Analysts say the edge computing market will grow at 48% CAGR to become a $445B market by 2030. But as this happens, is the edge eating the Cloud as Bittman predicted? Not so much – the Cloud is also forecast to grow during this same period.
But the edge is eating the business Internet.
The internet of 20 years ago had a highly centralized client-server model of hundreds of millions of users (i.e., clients) accessing a relatively small number of massive websites like Facebook (i.e., servers). The internet of today has moved workloads and data to, well, everywhere. It has slid back to a peer-to-peer network.

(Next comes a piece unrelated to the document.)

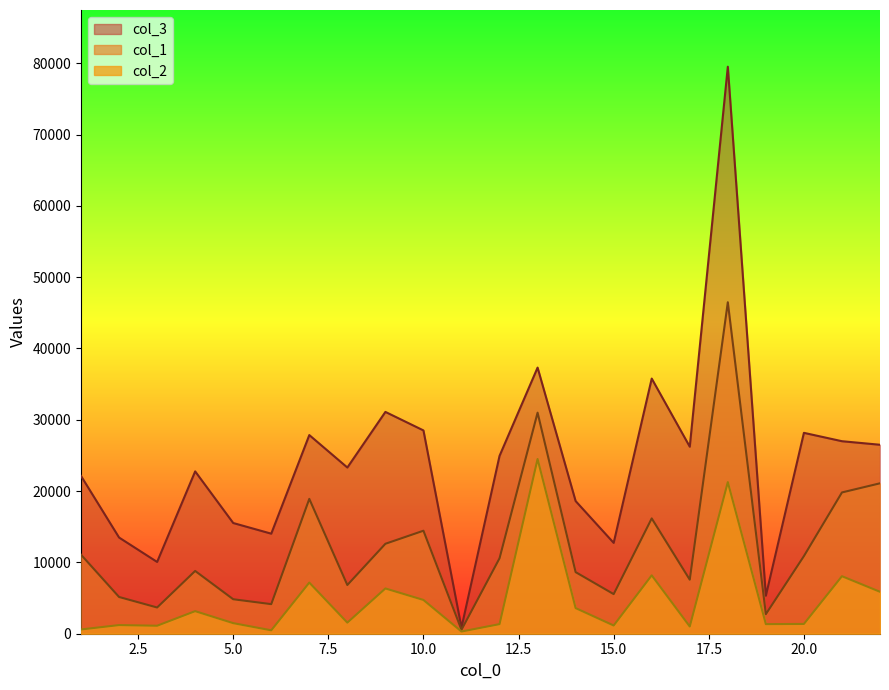

What is the maximum value for col_3?

79508.8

But peer-to-peer over today’s internet requires complex tunnels for every peer-to-peer connection. How can enterprises manage all of these tunnels as connections explode? They can’t, of course, which is why the business internet is broken.
But it can be fixed.
Fixing the Business Internet
To fix the business Internet, we have to understand one fundamental fact: The core value of the Internet has changed.
When the internet was conceived, its value was connectivity. You didn’t need to build a network – you relied on the internet for that. You simply connected to the Internet, and in exchange, you got connectivity.

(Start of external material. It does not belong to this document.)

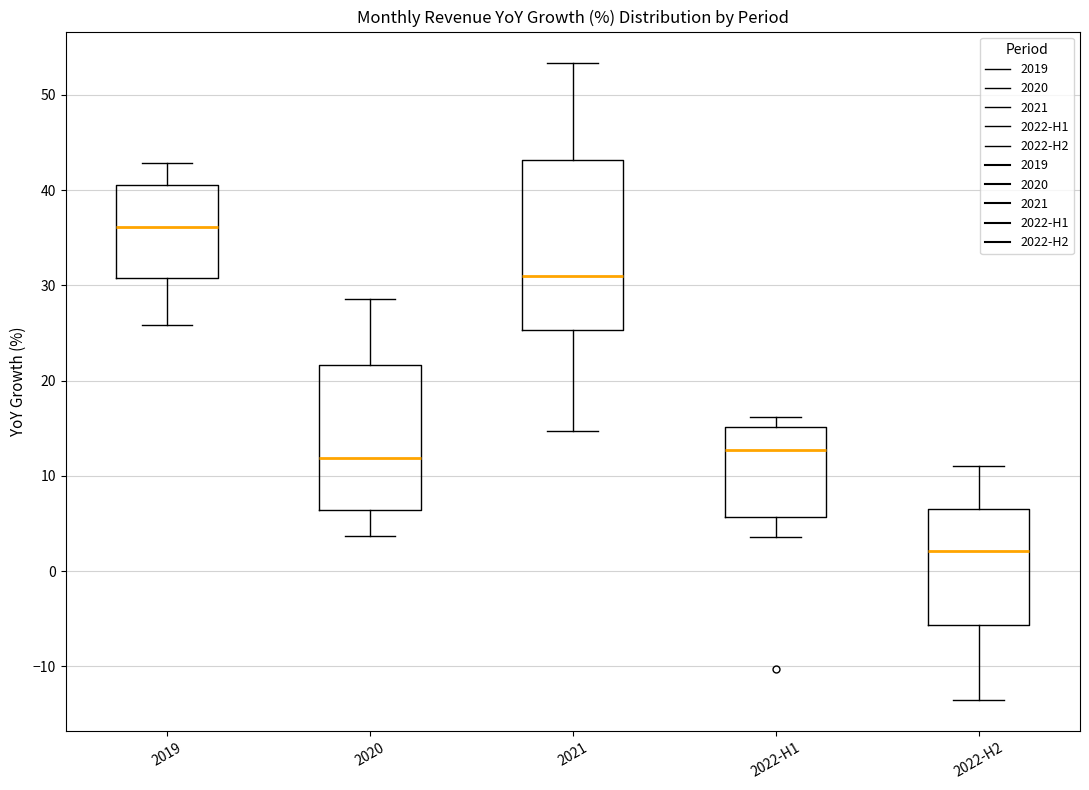

Which box has the lowest median line?

2022-H2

But the core value of the business internet today is accessibility. Everything a business needs is connected to the Internet. The fact that we use the internet for connectivity to those things we want to access is no longer the Internet’s core value.
Using the internet for connectivity is the core problem. To fix the business Internet, we need to replace the connectivity component of the Internet with something better.
Here is what that looks like. The last mile is all we need for accessibility. Every entity (Cloud, SaaS vendors, businesses, IoT devices, etc.) will use last-mile connectivity to access the Internet.
But we replace the middle mile with a private network as-a-service. A network with guaranteed security, data sovereignty, performance, and scalability advertises services it can directly connect with instead of relying on transit providers. Most importantly, a network that doesn’t require the business to build tunnels for every connection.
Instead of days or weeks to painstakingly build new peer-to-peer connections, the business simply provisions the connection in seconds from a simple cloud portal.
And remember when we discussed how we’re moving to a model where the business connects with last-mile connectivity to an application exchange service? That becomes the job of the new middle mile.
The business internet is broken, but we can fix it by understanding what to change.